### Goal of the exercise
When the string "яжеться" is part of a line in the data below, report the whole line.

### Exercise data
◇ ◇ ◇

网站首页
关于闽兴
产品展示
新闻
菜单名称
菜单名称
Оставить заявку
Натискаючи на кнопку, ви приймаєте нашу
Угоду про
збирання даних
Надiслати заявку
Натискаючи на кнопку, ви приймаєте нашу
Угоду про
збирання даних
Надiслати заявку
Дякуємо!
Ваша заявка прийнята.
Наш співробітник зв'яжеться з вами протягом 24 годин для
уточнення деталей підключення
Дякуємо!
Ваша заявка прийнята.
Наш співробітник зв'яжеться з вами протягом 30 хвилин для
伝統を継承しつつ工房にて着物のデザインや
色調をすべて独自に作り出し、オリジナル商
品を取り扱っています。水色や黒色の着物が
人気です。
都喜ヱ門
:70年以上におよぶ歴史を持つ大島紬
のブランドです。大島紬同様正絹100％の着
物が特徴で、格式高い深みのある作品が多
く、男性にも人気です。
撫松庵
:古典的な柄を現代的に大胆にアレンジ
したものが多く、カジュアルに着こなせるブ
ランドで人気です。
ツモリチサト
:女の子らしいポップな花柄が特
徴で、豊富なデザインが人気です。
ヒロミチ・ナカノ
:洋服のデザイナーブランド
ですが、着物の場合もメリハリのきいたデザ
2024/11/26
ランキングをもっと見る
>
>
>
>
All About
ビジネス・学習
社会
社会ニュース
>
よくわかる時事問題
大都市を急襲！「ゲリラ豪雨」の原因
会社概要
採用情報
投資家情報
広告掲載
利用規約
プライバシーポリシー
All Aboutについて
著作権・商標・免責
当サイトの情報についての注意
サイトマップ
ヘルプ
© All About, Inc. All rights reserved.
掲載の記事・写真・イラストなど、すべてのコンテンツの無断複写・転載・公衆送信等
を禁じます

◇ ◇ ◇

### Response to the task
Наш співробітник зв'яжеться з вами протягом 24 годин для
Наш співробітник зв'яжеться з вами протягом 30 хвилин для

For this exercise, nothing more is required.